DATASET EXCERPTS =
####################

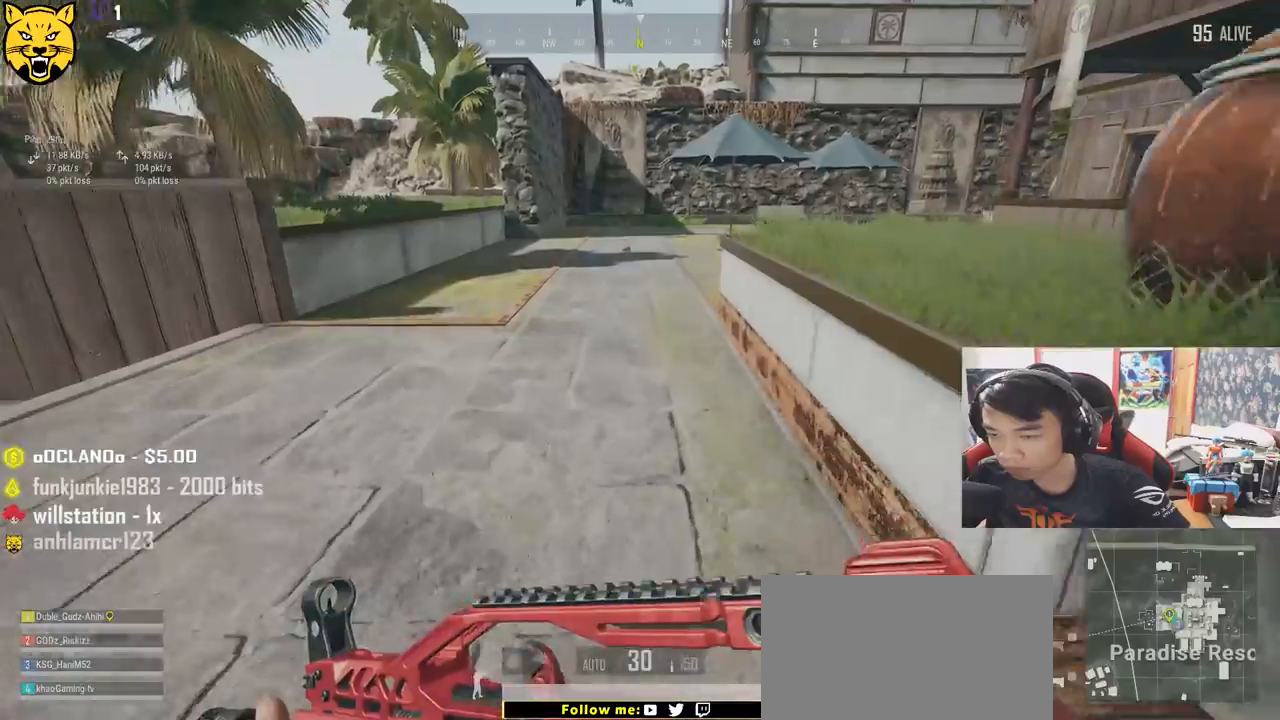
{"keys": ["shift", "w"], "mouse": [], "events": [[50, "space", "down"], [150, "space", "up"]]}
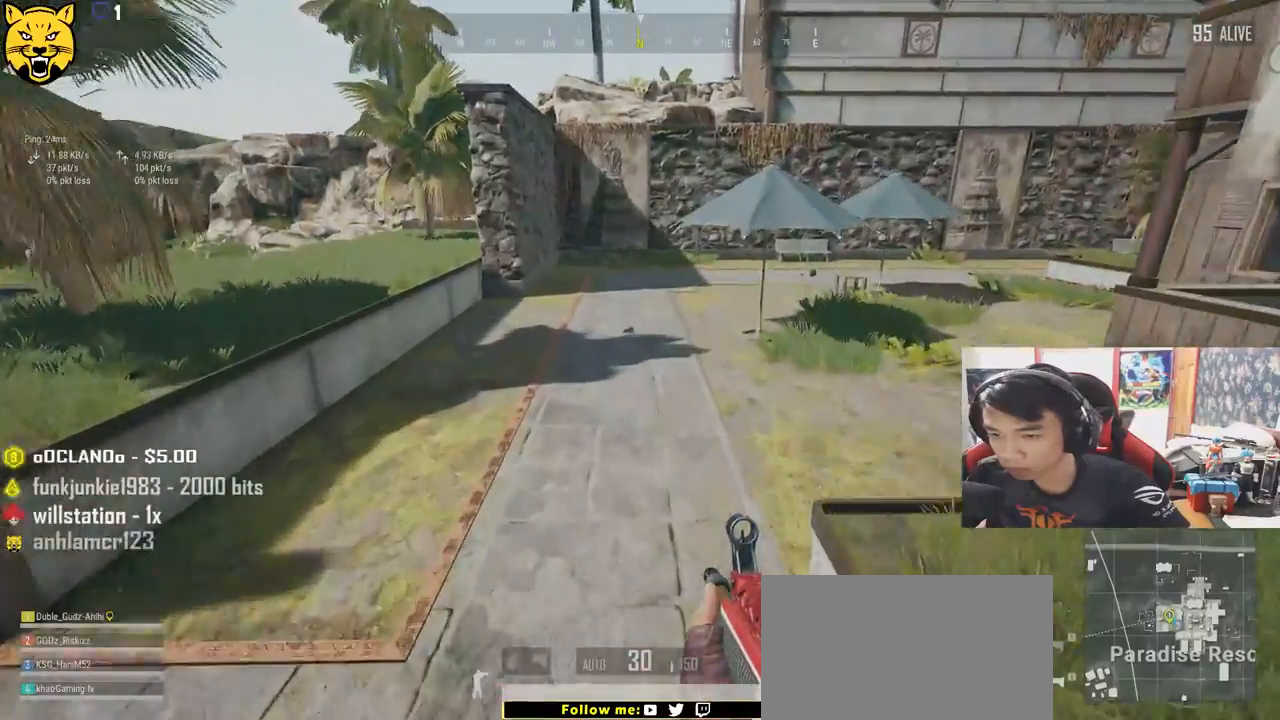
{"keys": ["shift", "w"], "mouse": [], "events": []}
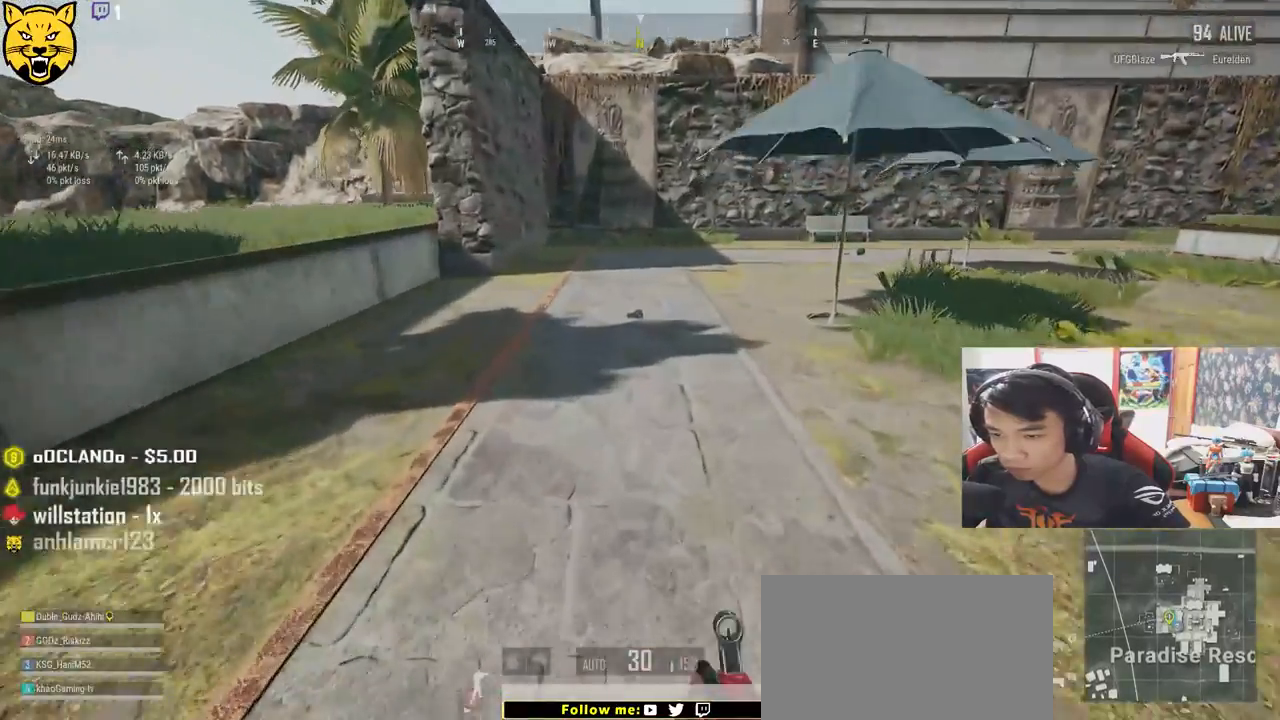
{"keys": ["w"], "mouse": [], "events": [[17, "space", "down"], [183, "space", "up"], [300, "shift", "up"]]}
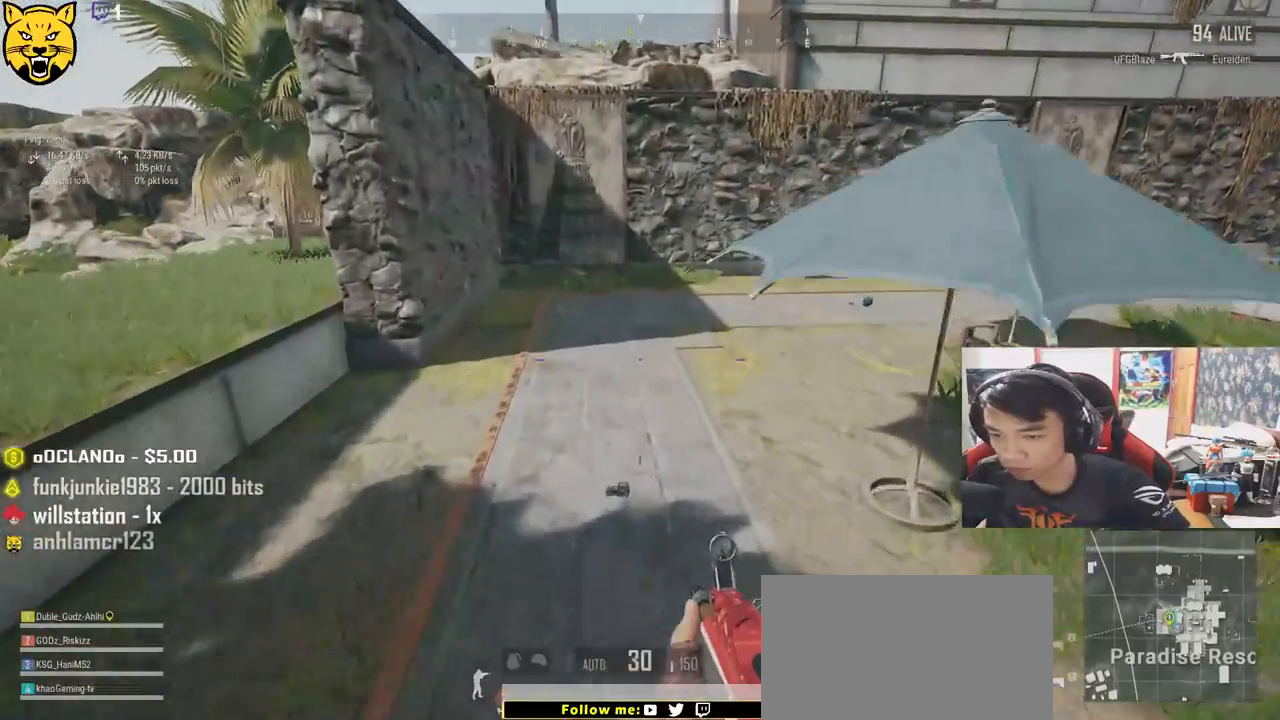
{"keys": ["w"], "mouse": [], "events": [[100, "tab", "down"], [233, "tab", "up"]]}
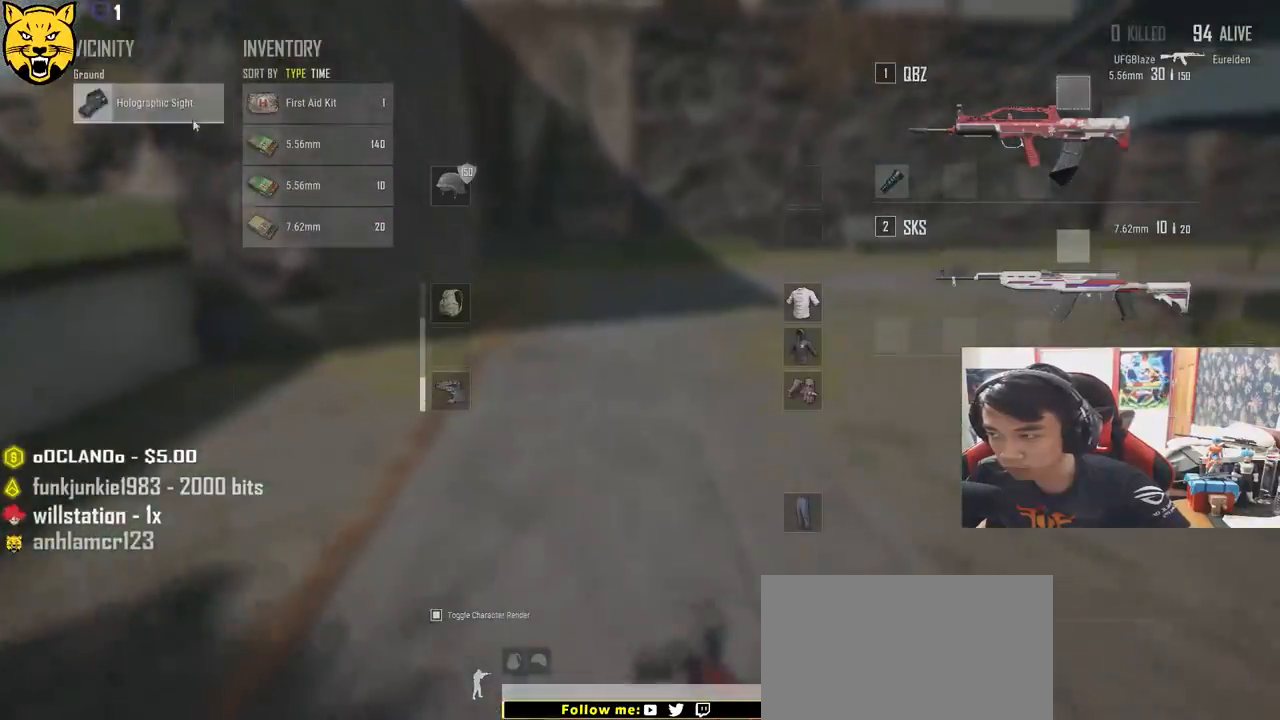
{"keys": ["tab", "w"], "mouse": [], "events": [[100, "mouse_left", "down"], [233, "mouse_left", "up"], [400, "tab", "down"]]}
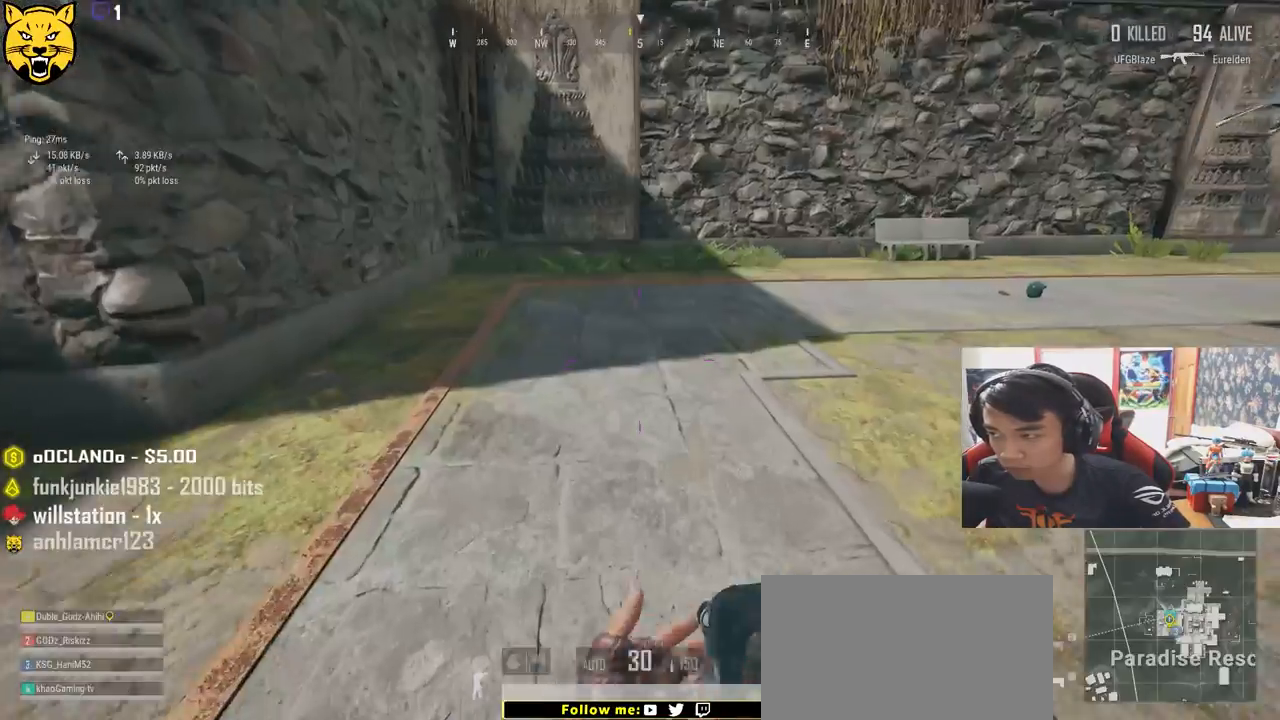
{"keys": ["shift", "w"], "mouse": [], "events": [[33, "tab", "up"], [283, "shift", "down"]]}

####################

REQUIREMENT =
Copy, from the lines above, each one that holds "shift".

RESPONSE TO THIS TASK =
{"keys": ["shift", "w"], "mouse": [], "events": [[50, "space", "down"], [150, "space", "up"]]}
{"keys": ["shift", "w"], "mouse": [], "events": []}
{"keys": ["w"], "mouse": [], "events": [[17, "space", "down"], [183, "space", "up"], [300, "shift", "up"]]}
{"keys": ["shift", "w"], "mouse": [], "events": [[33, "tab", "up"], [283, "shift", "down"]]}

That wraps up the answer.